Erdoğan, Türkiye'nin ABD'den 40 adet F16 almasına ilişkin ise "1 milyar 400 milyon dolar F-35ler için yapmış olduğumuz ödeme söz konusu. Ve bu ödemeler karşısında ABD'nin böyle bir teklifi söz konusu oldu. Biz ülkemizin savunma ihtiyaçlarını gidermek için ne gerekiyorsa, hangi adımları atmamız gerekiyorsa bu adımları da atalım dedik. Bugünün devamlılığı için de savaş uçağı filomuzu her zaman modern konuma getirmek için çalışıyoruz. Elimizdeki F-16'ların modernizasyonu ve yeni F-16'lar alarak filomuzu genişletme gayreti içindeyiz. F-35 kapsamında ödediğimiz parayı almamız gerekiyor. Sorunun çözümü için diyaloğu önemsiyoruz. Bu görüşmeler devam ediyor. Ortada yapılmış bir ödeme var, bu ödemenin de iadesi çalışmalarını arkadaşlarımız devam ettiriyor" açıklamasını yaptı. 

"159 ÜLKE VE 12 ULUSLARASI KURULUŞA YARDIM ETTİK"
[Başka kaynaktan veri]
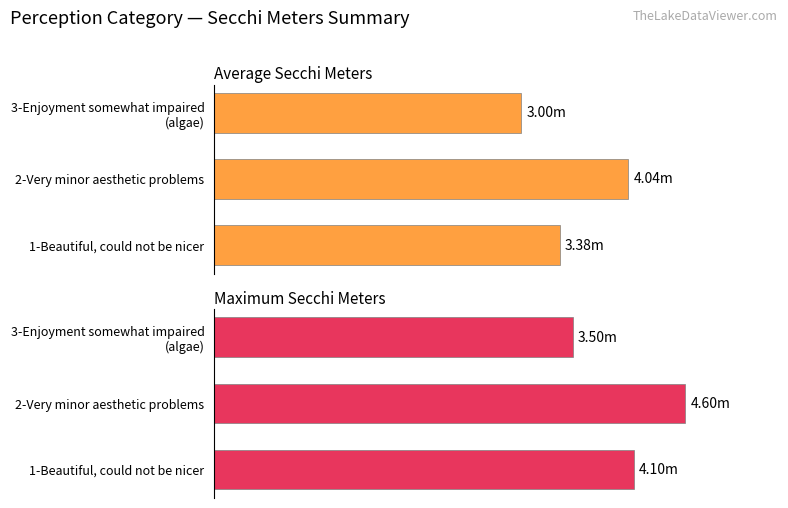

At how many categories does at least one series exceed 4?

2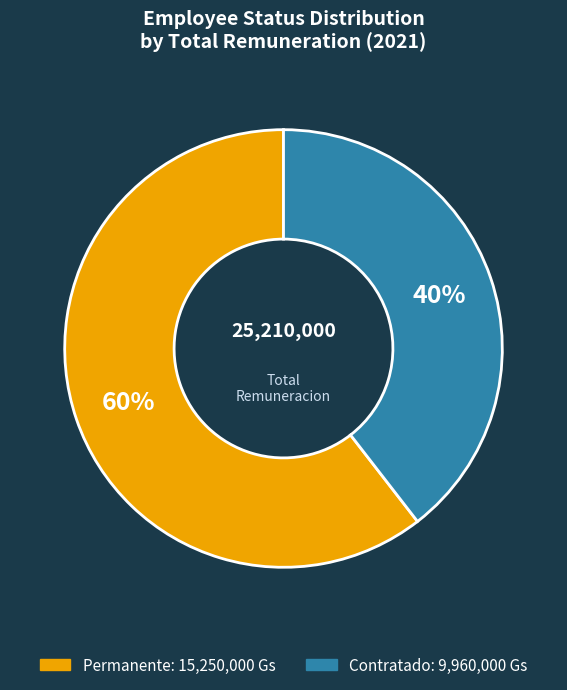

Which has a higher value, Contratado or Permanente?

Permanente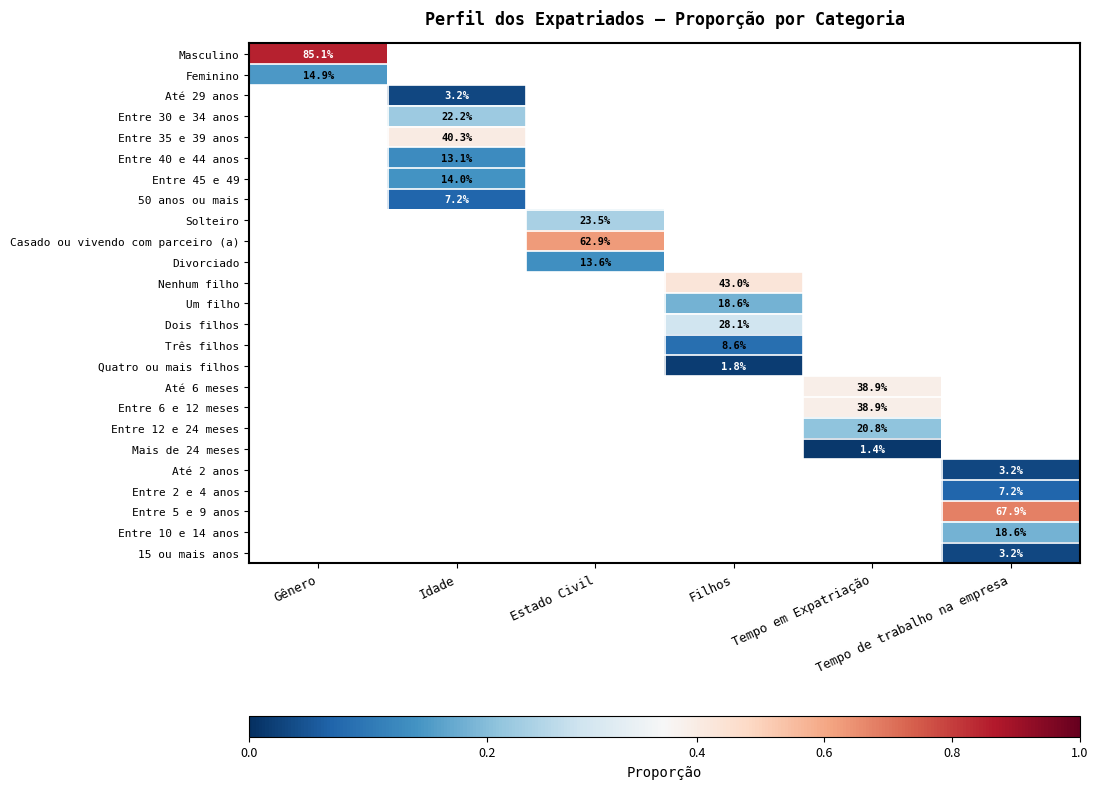

True or false: Entre 12 e 24 meses has a value of 0.2 at Tempo em Expatriação.

True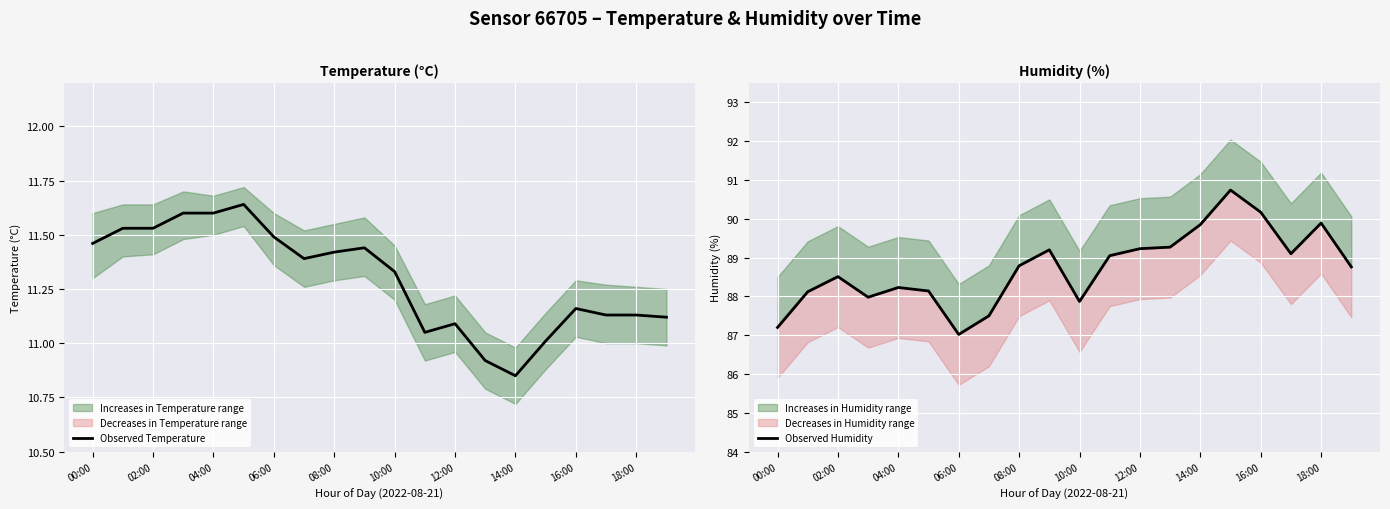

Which category has the highest value in the Observed Humidity series?

15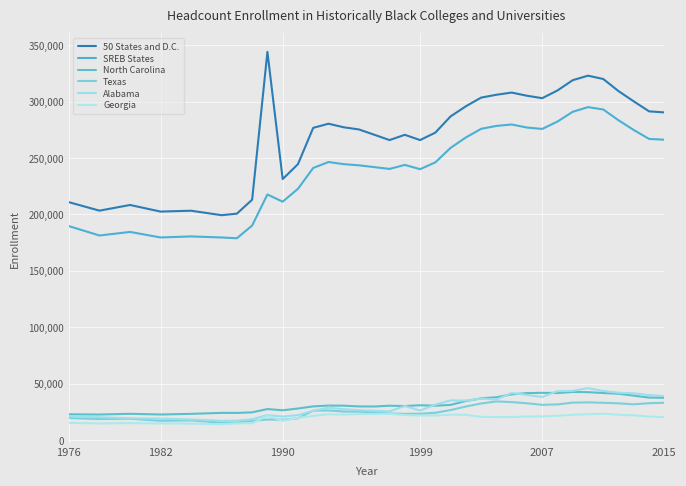

Does the chart display data point markers on the line(s)?

No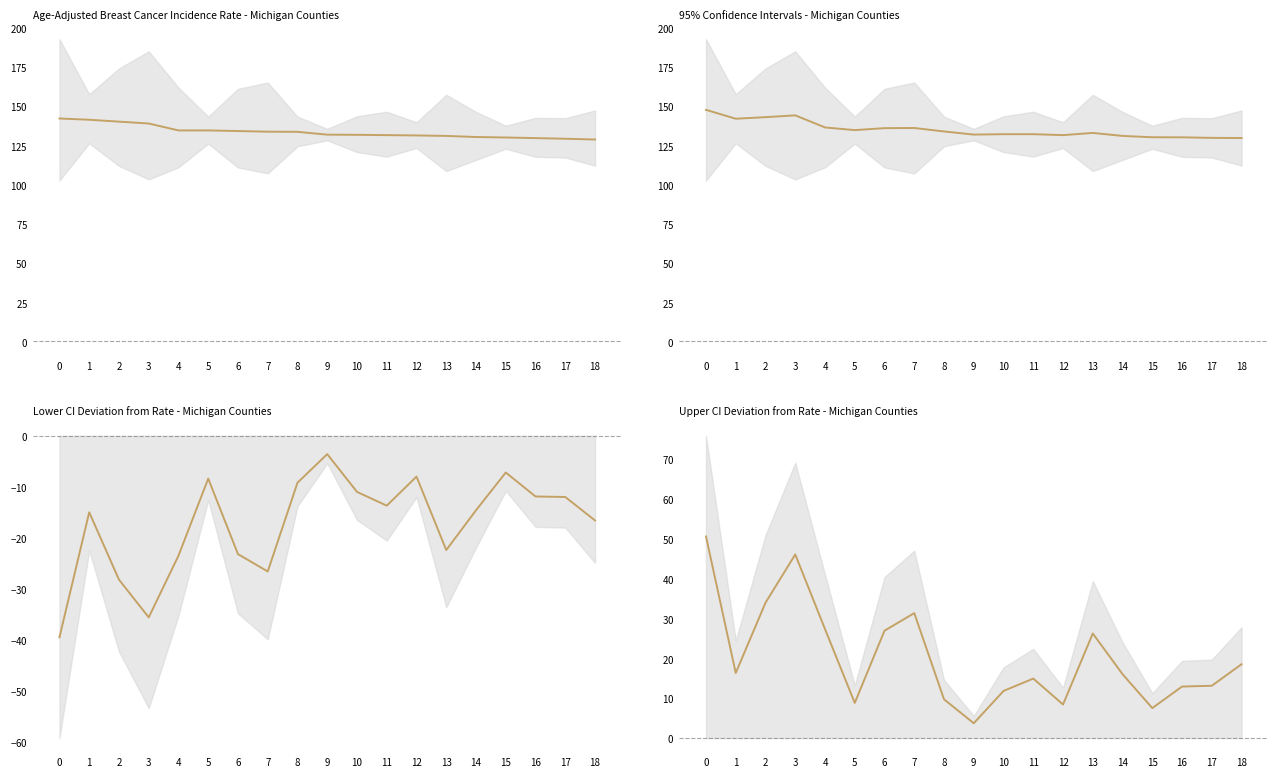

Reading left to right, list all the values displayed in this chart.

50.5	16.3	33.9	46.0	27.3	8.8	26.9	31.3	9.7	3.7	11.8	14.9	8.4	26.2	16.0	7.5	12.9	13.1	18.5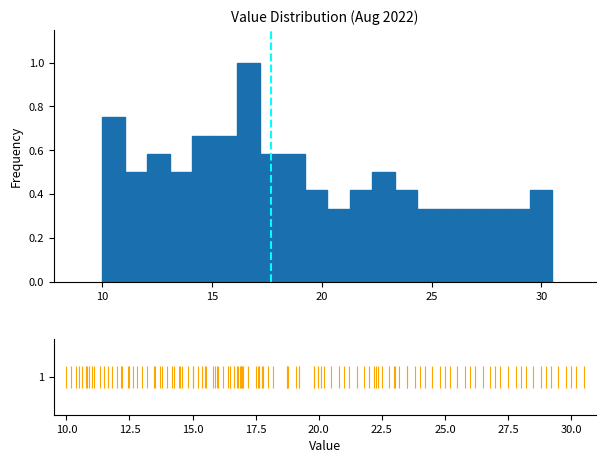

Read against the x-axis, roughly where is the centre of the tallest bar?

16.5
Koronavirüs salgınının tekrar gündeme getirdiği ülkeler arasındaki adaletsizlik ile ilgili bir soruya da yanıt veren Erdoğan, Türkiye'nin elindeki imkanlarıyla gerek aşı noktasında gerek diğer bütün ilaçlar noktasında her türlü desteği dünyanın neresinden kendisine bir talep gelse verdiğini vurguladı. Erdoğan, şöyle devam etti:

"Her şeyden önce tabii insanlık, bu koronavirüs salgınında gerçekten çok büyük bir imtihan veriyor. Bazıları ciddi manada gücü var, imkanı var, stokçuluk yapıyor ve bazıları da maalesef şu anda imkansızlıklar içerisinde, özellikle gideceğimiz bu Afrika ülkelerinde bunun eksikliğini, yoksulluğunu çekiyor. Tabii uluslararası toplum bu imtihanı başarıyla veremedi. Hala da veremiyor. Ama Türkiye elindeki mevcut kıt imkanlarıyla da olsa gerek aşı noktasında gerek diğer bütün ilaçlar noktasında her türlü desteği dünyanın neresinden kendisine bir talep gelse vermiştir, vermeye devam ediyor. Hatta solunum cihazlarına varıncaya kadar bütün bu destekleri verdik. Ve az gelişmiş ülkeler, yoksul toplumlar, salgına karşı ne yazık ki kaderine terk edildi. Ama biz Türkiye, kendi değerlerimizden gelen anlayışla böyle bakamayız. Onun için de elimizden gelen her türlü desteği bugüne kadar nasıl verdiysek bundan sonra da vermeye devam edeceğiz. Şimdi biz, malum işte en kısa zamanda inşallah Turkovac çıkıyor ve inşallah bu gönüllülük sürecini açtıktan sonra da biz Turkovac ile elimizden gelen desteği inşallah her yere vermeye çalışacağız. Türkiye olarak bu süreçte biliyorsunuz şu ana kadar 159 ülke ve 12 uluslararası kuruluşa tıbbi ekipman ve salgınla mücadelede ihtiyaç duyulan malzeme yardımında bulunduk. Ve bu ülkeler arasında Afrika hep çoğunlukta olmuştur."